• [Goal]: Can you recast the items below as a JSON list of strings, one string per line with blank lines omitted, covering only the stretch that opens with the line containing "longitude: 169.2663" and closes with the line containing "latitude: 48.8725", both of those lines included? Leave the pictures out.

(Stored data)

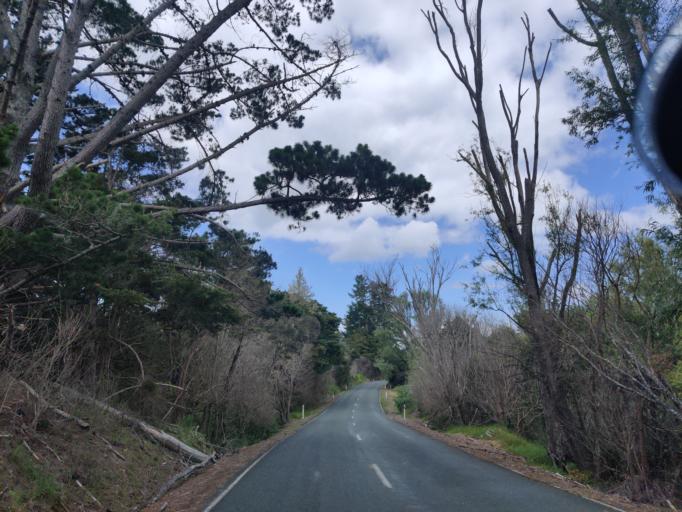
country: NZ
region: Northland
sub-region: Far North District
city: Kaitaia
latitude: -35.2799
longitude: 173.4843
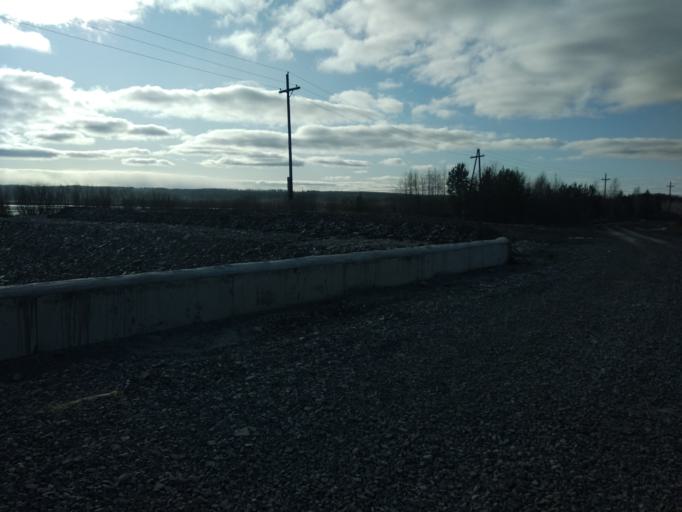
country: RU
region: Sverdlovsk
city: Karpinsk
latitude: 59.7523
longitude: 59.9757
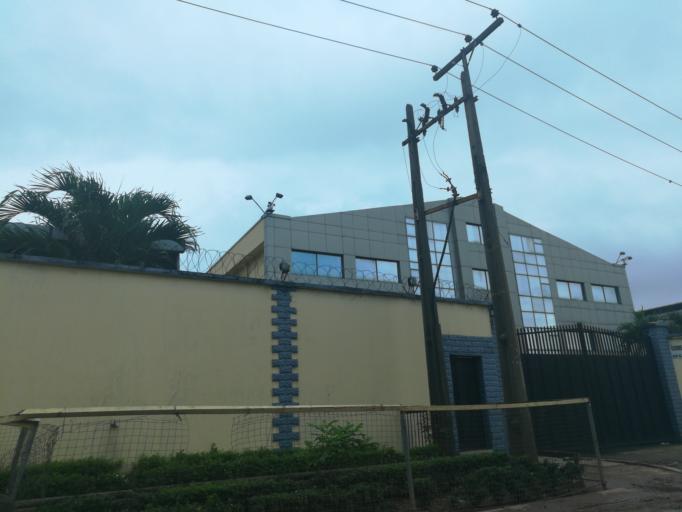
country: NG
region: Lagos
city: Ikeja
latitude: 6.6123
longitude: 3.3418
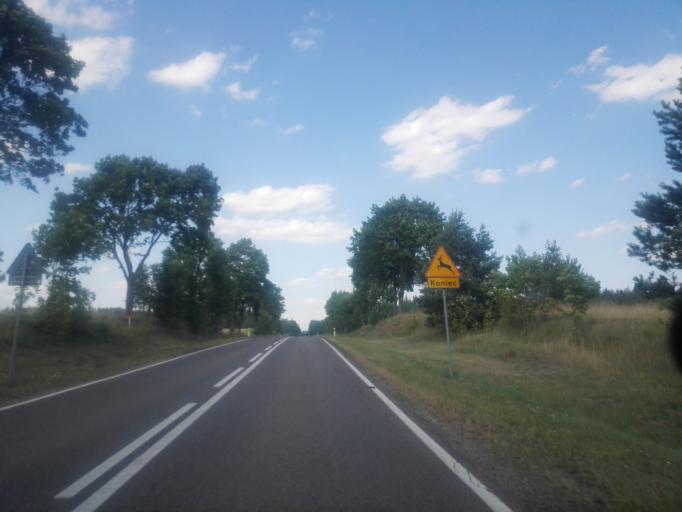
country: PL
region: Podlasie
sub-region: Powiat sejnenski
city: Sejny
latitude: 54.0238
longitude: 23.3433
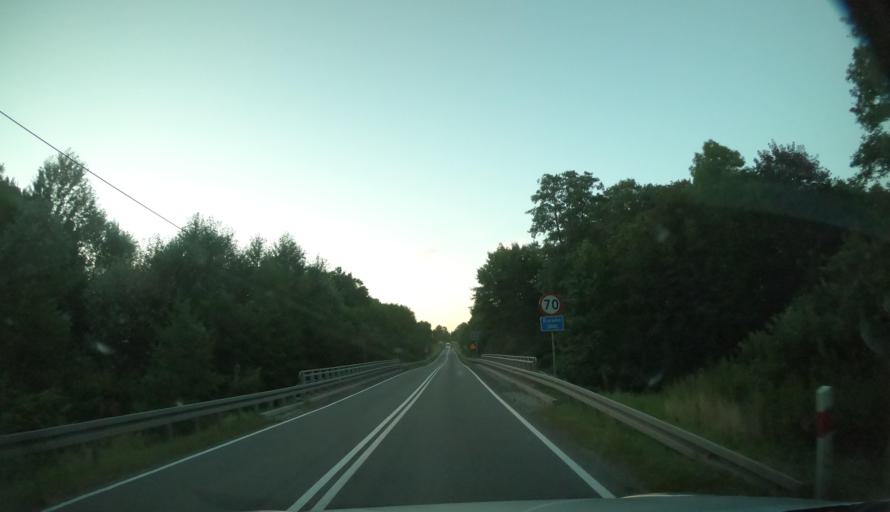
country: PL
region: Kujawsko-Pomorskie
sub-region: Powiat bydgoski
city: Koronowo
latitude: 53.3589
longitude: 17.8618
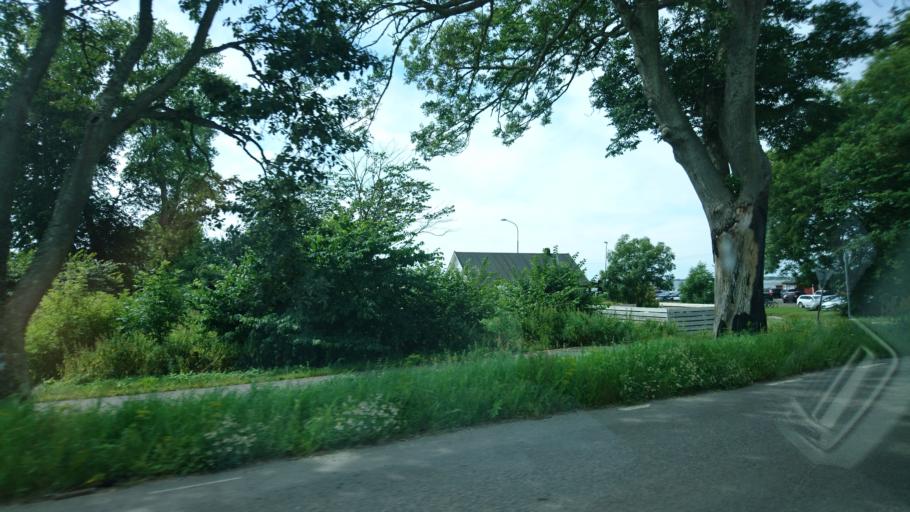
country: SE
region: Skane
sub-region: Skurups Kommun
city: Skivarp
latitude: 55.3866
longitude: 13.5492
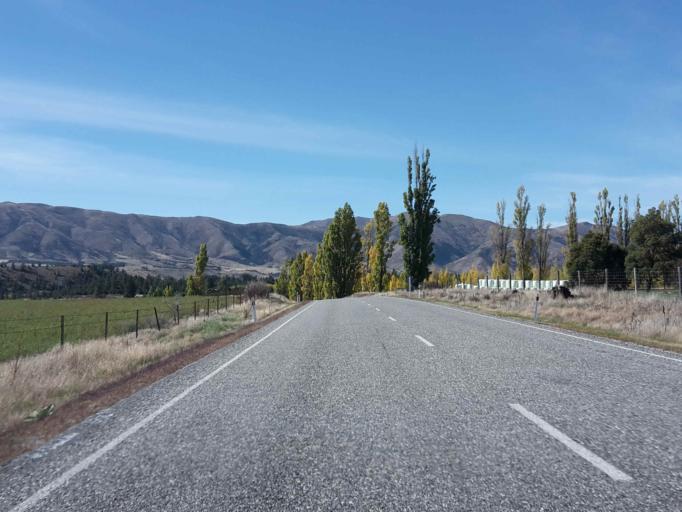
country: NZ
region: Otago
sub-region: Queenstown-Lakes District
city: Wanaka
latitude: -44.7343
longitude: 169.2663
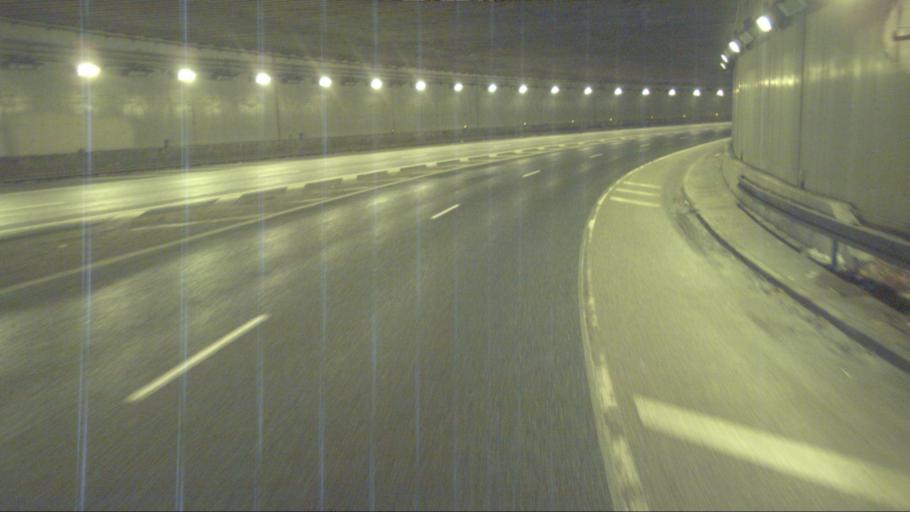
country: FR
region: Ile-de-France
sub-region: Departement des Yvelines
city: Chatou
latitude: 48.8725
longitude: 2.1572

--

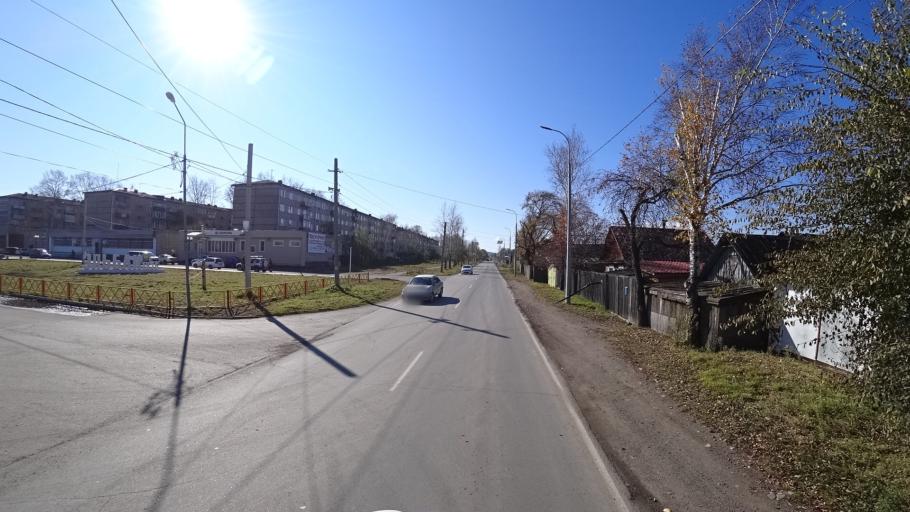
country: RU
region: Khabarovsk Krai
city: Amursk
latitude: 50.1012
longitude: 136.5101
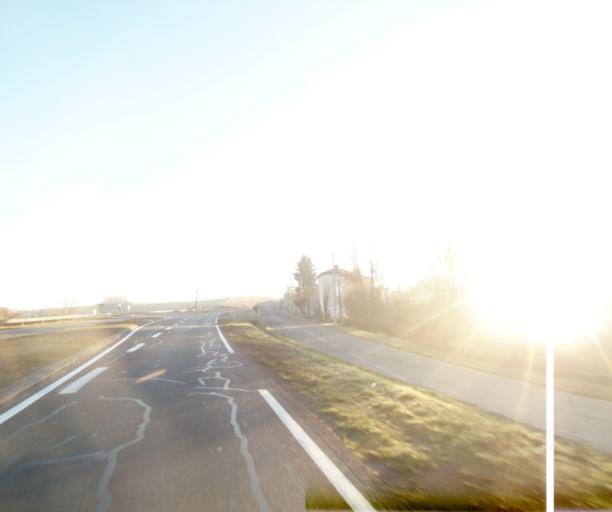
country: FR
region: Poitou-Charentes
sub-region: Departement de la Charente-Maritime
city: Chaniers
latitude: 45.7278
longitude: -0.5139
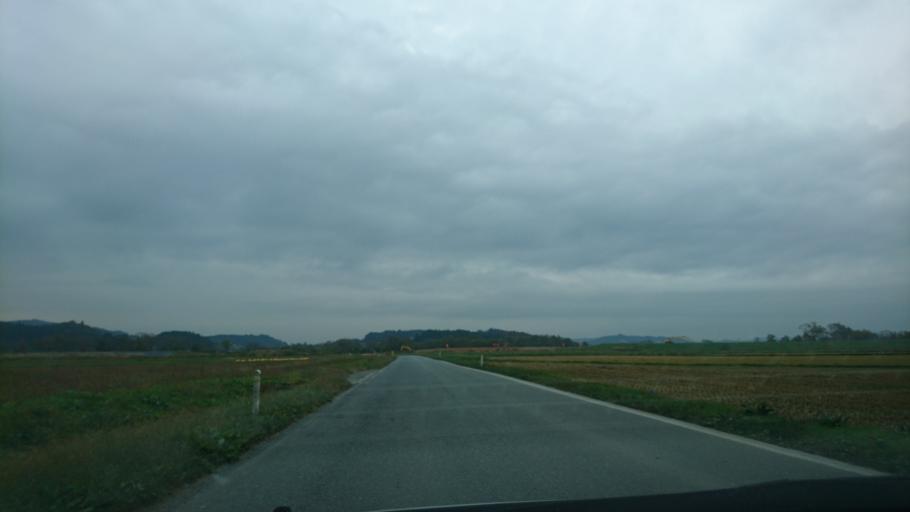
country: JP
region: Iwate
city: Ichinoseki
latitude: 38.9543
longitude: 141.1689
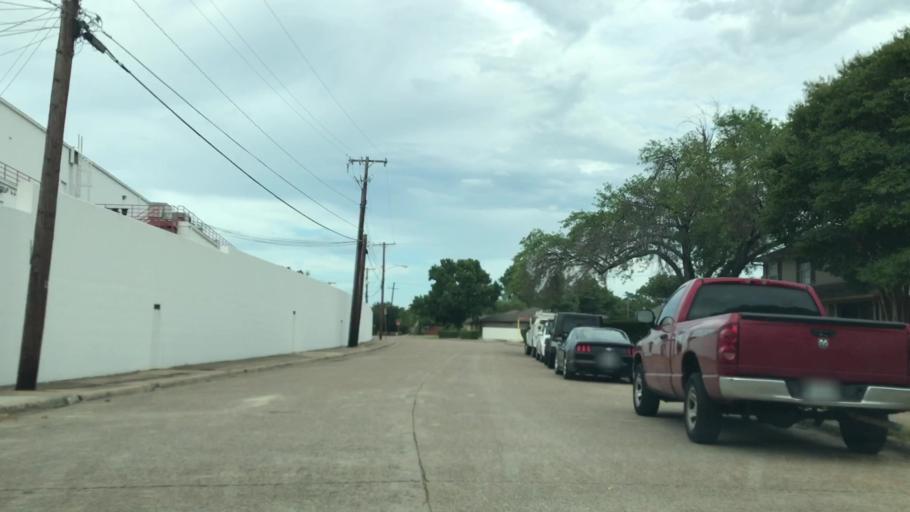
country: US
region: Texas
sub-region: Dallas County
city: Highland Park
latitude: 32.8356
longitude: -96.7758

* * *

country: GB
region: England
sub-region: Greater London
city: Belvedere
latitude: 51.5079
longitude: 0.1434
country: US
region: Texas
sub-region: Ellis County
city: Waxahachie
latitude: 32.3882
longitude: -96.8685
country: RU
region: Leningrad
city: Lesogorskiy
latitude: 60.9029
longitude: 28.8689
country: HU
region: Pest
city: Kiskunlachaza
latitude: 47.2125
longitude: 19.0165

• [Result of the exercise]:
[
  "longitude: 169.2663",
  "country: FR",
  "region: Ile-de-France",
  "sub-region: Departement des Yvelines",
  "city: Chatou",
  "latitude: 48.8725"
]